▸ **Provided information**
------------------------------------------------

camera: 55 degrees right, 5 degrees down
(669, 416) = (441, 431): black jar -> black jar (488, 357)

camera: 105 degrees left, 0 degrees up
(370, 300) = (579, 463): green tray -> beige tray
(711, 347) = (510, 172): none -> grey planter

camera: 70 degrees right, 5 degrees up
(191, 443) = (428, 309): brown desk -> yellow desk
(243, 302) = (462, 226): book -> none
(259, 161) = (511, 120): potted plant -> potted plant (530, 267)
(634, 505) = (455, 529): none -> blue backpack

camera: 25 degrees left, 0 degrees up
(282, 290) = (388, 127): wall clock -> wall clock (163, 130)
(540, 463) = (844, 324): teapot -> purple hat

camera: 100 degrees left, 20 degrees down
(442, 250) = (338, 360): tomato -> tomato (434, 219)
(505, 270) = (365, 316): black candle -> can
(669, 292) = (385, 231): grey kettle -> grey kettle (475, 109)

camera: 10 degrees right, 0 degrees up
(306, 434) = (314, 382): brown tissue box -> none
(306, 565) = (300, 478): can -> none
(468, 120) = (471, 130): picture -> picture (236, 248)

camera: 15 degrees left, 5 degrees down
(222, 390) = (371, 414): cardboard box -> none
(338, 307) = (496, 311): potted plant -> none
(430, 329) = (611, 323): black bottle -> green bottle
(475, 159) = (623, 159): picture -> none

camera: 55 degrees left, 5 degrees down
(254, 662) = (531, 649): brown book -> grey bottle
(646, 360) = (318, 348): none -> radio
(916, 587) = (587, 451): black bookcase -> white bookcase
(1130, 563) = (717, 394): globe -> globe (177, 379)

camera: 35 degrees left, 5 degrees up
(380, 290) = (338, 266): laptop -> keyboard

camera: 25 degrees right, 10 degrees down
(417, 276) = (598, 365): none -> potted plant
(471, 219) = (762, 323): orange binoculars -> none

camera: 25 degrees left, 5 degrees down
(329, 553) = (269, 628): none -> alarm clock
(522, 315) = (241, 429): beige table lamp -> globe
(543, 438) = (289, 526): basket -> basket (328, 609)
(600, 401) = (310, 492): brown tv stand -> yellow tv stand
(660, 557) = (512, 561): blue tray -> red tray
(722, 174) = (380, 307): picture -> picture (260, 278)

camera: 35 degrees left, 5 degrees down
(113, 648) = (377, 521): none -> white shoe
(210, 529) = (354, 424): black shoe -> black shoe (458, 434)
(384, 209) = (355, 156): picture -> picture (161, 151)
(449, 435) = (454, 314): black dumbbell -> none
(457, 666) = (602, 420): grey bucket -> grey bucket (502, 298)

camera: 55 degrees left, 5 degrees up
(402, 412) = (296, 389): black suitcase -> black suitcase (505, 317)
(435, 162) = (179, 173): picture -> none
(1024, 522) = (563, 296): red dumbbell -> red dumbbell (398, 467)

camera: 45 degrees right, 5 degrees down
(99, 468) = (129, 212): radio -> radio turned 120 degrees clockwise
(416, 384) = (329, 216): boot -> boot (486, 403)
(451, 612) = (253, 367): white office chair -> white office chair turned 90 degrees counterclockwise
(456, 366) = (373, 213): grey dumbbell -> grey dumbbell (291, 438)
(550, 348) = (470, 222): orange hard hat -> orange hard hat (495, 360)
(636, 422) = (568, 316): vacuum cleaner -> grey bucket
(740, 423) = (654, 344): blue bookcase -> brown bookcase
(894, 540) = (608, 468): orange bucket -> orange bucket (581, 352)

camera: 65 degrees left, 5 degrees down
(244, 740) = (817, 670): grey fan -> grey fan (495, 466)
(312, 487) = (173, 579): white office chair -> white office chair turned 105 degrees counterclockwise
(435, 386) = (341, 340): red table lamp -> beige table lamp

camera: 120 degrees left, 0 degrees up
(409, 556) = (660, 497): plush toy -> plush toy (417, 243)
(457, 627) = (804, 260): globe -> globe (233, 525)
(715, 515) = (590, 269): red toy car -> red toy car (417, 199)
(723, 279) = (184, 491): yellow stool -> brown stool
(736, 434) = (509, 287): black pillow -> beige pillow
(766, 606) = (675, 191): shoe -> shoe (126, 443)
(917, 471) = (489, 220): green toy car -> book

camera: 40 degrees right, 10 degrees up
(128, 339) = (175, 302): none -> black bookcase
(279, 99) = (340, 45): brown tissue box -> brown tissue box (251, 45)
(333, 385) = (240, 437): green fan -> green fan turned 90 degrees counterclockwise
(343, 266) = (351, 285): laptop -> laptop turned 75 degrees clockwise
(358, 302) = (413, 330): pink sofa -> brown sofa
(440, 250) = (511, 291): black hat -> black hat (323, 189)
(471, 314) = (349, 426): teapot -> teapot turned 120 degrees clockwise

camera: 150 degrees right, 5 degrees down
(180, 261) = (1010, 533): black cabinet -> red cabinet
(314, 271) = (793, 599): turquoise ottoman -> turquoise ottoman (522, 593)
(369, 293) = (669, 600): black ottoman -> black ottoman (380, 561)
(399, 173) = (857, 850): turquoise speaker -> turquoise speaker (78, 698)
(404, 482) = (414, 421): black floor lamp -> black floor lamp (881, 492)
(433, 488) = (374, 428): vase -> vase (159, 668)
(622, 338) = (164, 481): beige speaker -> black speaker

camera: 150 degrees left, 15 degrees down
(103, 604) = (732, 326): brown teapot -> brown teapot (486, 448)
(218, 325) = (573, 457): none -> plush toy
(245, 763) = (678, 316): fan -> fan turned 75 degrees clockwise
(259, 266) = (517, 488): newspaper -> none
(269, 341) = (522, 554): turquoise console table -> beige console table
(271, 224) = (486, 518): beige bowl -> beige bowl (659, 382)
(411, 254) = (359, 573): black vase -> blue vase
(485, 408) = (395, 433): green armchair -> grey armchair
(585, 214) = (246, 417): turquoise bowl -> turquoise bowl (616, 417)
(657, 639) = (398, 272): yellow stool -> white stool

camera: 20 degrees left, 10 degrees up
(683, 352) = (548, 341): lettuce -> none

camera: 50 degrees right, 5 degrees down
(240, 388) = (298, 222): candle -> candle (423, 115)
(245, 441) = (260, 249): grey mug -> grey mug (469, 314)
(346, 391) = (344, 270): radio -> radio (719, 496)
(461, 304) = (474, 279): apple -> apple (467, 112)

------------------------------------------------

▸ **Prompt**
In the listing above, find the line containing "(358, 302) = (413, 330): pink" and the line containing "(259, 266) = (517, 488): newspaper -> none", then quote both, plus every line between them, exactly as written.

▸ **Problem solution**
(358, 302) = (413, 330): pink sofa -> brown sofa
(440, 250) = (511, 291): black hat -> black hat (323, 189)
(471, 314) = (349, 426): teapot -> teapot turned 120 degrees clockwise

camera: 150 degrees right, 5 degrees down
(180, 261) = (1010, 533): black cabinet -> red cabinet
(314, 271) = (793, 599): turquoise ottoman -> turquoise ottoman (522, 593)
(369, 293) = (669, 600): black ottoman -> black ottoman (380, 561)
(399, 173) = (857, 850): turquoise speaker -> turquoise speaker (78, 698)
(404, 482) = (414, 421): black floor lamp -> black floor lamp (881, 492)
(433, 488) = (374, 428): vase -> vase (159, 668)
(622, 338) = (164, 481): beige speaker -> black speaker

camera: 150 degrees left, 15 degrees down
(103, 604) = (732, 326): brown teapot -> brown teapot (486, 448)
(218, 325) = (573, 457): none -> plush toy
(245, 763) = (678, 316): fan -> fan turned 75 degrees clockwise
(259, 266) = (517, 488): newspaper -> none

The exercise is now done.